As for performance, the IR (infrared) is strong; you don't actually have to point the remote directly at your equipment to get it to respond. But unlike RF, IR can't penetrate walls, doors, and other obstructions, so if you have equipment hidden in cabinets or closets, your best choice--until Logitech comes out with an RF version of the 720--is the Harmony 890, which carries a much heftier price tag.

Battery life is decent enough--Logitech says you should be able to go a week or more without recharging, but obviously, if you leave the unit in its cradle, the battery will remain fully juiced. It's also worth noting that the battery is replaceable, so when it eventually wears out--and it will--you'll be able swap a new one in.

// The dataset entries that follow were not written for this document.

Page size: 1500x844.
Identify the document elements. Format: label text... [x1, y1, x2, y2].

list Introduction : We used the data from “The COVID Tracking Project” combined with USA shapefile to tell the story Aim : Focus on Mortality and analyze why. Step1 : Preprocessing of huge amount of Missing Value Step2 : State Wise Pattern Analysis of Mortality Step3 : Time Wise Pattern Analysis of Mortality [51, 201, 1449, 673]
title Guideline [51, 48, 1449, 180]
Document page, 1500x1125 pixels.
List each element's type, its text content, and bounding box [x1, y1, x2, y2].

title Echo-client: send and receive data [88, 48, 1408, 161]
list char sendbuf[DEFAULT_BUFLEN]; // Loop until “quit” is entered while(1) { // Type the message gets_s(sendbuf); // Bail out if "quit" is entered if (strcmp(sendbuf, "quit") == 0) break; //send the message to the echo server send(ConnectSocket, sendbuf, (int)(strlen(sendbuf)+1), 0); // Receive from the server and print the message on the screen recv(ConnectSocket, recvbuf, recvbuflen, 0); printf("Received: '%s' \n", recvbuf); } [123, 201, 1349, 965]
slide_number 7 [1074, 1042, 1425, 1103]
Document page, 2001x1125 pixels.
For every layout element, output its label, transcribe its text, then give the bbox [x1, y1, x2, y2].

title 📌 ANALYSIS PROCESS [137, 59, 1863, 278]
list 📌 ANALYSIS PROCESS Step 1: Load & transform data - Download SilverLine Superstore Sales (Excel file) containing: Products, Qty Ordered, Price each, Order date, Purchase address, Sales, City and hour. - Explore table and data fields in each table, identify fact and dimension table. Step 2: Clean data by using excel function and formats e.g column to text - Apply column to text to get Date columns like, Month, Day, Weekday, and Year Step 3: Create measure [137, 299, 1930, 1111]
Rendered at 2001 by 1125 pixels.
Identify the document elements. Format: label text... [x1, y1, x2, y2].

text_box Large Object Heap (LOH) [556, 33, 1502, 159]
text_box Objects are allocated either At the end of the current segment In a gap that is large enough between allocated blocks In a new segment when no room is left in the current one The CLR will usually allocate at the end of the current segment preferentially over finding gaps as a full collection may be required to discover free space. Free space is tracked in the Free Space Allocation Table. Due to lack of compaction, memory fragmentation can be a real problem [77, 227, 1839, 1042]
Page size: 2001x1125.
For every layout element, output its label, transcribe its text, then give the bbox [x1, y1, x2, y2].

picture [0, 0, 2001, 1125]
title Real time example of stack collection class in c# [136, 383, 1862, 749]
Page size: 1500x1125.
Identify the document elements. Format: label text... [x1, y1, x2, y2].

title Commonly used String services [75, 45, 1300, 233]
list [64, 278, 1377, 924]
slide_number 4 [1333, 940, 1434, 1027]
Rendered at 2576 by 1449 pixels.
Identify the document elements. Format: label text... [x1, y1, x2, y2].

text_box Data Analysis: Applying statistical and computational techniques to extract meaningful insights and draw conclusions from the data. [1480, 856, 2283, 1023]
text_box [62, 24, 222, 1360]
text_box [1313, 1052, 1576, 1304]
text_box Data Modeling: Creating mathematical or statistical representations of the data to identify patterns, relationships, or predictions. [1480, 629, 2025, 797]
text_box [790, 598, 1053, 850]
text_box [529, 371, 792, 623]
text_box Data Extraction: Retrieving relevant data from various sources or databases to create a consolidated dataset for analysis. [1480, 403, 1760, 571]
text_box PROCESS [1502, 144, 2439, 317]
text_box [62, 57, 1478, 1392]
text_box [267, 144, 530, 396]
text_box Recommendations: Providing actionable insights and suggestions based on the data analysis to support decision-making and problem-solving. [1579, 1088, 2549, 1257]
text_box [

It's worth noting that the 720 is available in Europe as the Logitech Harmony 785--that model is essentially identical except for four extra Teletext buttons that are used for European interactive TV functions that aren't standard on this side of the Atlantic. Furthermore, if you like the 720 but want a slightly different design and a larger color screen, check out the Harman Kardon TC30, which is really just a Logitech Harmony sold under the HK name. The TC30's design resembles a stretched-out version of the Harmony 550, but like the 720, it offers a color screen and a rechargeable battery/cradle. Most notably, it's widely available for well below its $300 list price.

Nitpicks aside, the 720's sleeker design and slighter better color screen left us preferring it to the older Harmony 880, and the $200 list price seems right in line with what you're getting, if not something of a bargain. There's always room for improvement, and we're sure Logitech is already plotting new design tweaks to upcoming models, but the 720 certainly is a fine remote that's another step forward for the Harmony brand.

Logitech Harmony universal remotes compared:

Model Quick take Price
Logitech Harmony 520 Logitech's entry-level Harmony remote offers a monochrome LCD screen with four contextual buttons.
Logitech Harmony 550 This near-clone of the 520 offers a slightly different keypad layout and is more widely available.
Logitech Harmony Advanced Universal Remote for Xbox 360 This offshoot of the 520/550 is preprogrammed to control the Xbox 360 and features 360-related buttons and a matching white color scheme.
Logitech Harmony 670 The Logitech Harmony 670 may not be the coolest-looking universal remote, but it's one of the easiest to use, especially for DVR users.
Logitech Harmony 720 This step-up to the 500-series models listed above adds a more stylish design and a color LCD screen with six contextual button, and also includes a rechargeable battery and charging cradle.
Harman Kardon TC30 Despite its Harman Kardon branding, the TC30 is essentially an elongated 550 with many of the same feature upgrades found on the 720: color LCD screen (with eight buttons), rechargeable battery, and charging cradle.
Logitech Harmony 880 The Harmony 880 utilizes the "peanut" design of the older Logitech remotes along with a color screen and a rechargeable battery/charging cradle.
Logitech Harmony 890 Logitech's flagship remote is essentially the 880 with the addition of RF (radio frequency) capabilities, for communicating through obstructions.